Il vaccino le fa paura? 
«Mi sono vaccinato perché non credo negli slanci complottisti. Vaccinarsi è un segnale di civiltà. Non possiamo più permetterci di andare a intermittenza come in questi due anni». 
La musica dal vivo si è quasi spenta… Salmo ha fatto un concerto senza distanziamento per criticare le norme. Giusto o sbagliato? 
«Premetto che lo stimo come artista, è stato anche ospite nel mio video di “Pachidermi e Pappagalli”. Una cosa del genere sta nel suo modo di essere e nel suo linguaggio, ma è stata una mancanza di rispetto delle regole. Allora siamo tutti fessi noi che le abbiamo rispettate? Non giudico l’atto, ma non lo avrei fatto». 

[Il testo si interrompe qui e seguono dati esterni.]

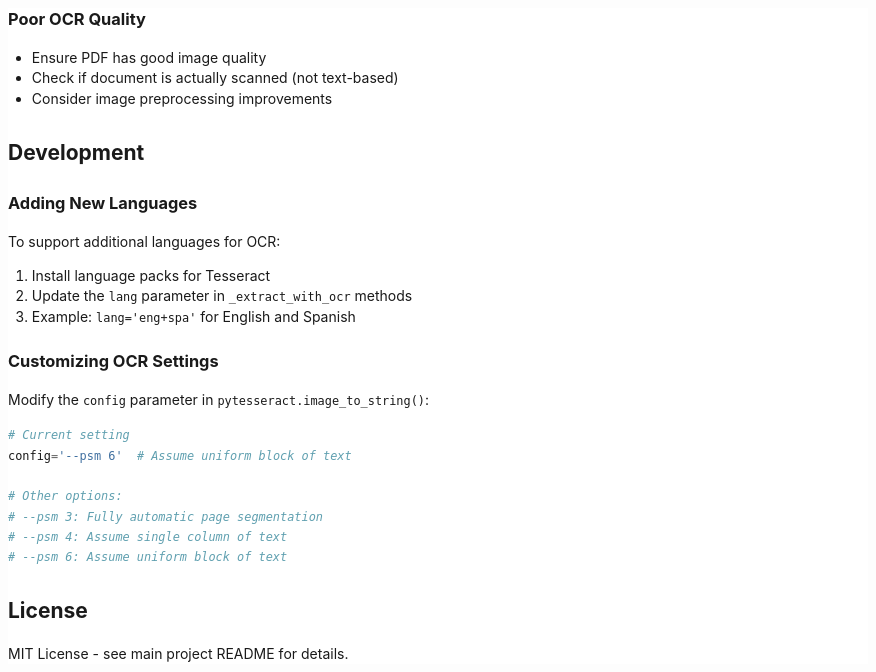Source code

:### Poor OCR Quality
- Ensure PDF has good image quality
- Check if document is actually scanned (not text-based)
- Consider image preprocessing improvements

## Development

### Adding New Languages
To support additional languages for OCR:

1. Install language packs for Tesseract
2. Update the `lang` parameter in `_extract_with_ocr` methods
3. Example: `lang='eng+spa'` for English and Spanish

### Customizing OCR Settings
Modify the `config` parameter in `pytesseract.image_to_string()`:

```python
# Current setting
config='--psm 6'  # Assume uniform block of text

# Other options:
# --psm 3: Fully automatic page segmentation
# --psm 4: Assume single column of text
# --psm 6: Assume uniform block of text
```

## License

MIT License - see main project README for details.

A luglio il suo concerto all’Arena di Verona aveva distanziamento e mascherine. Il giorno dopo si è operato alle corde vocali. Come va? 
«Quella sera sul palco ogni tanto mi veniva paura. Non tanto di perdere la voce, i medici mi avevano tranquillizzato spiegandomi che era un intervento semplice per un edema da sforzo, ma perché era la mia prima anestesia totale. Sono dovuto restare quasi muto, potevo solo sussurrare, per 5 giorni. All’inizio ho usato un taccuino appeso al collo per scrivere un paio di messaggi. Giulia, la mia compagna, ha chiesto ai medici se non si poteva allungare il periodo… (ride, ndr.). Nel recupero che sto facendo con una vocal coach ho ritrovato delle frequenze, soprattutto nei falsetti, che avevo perso».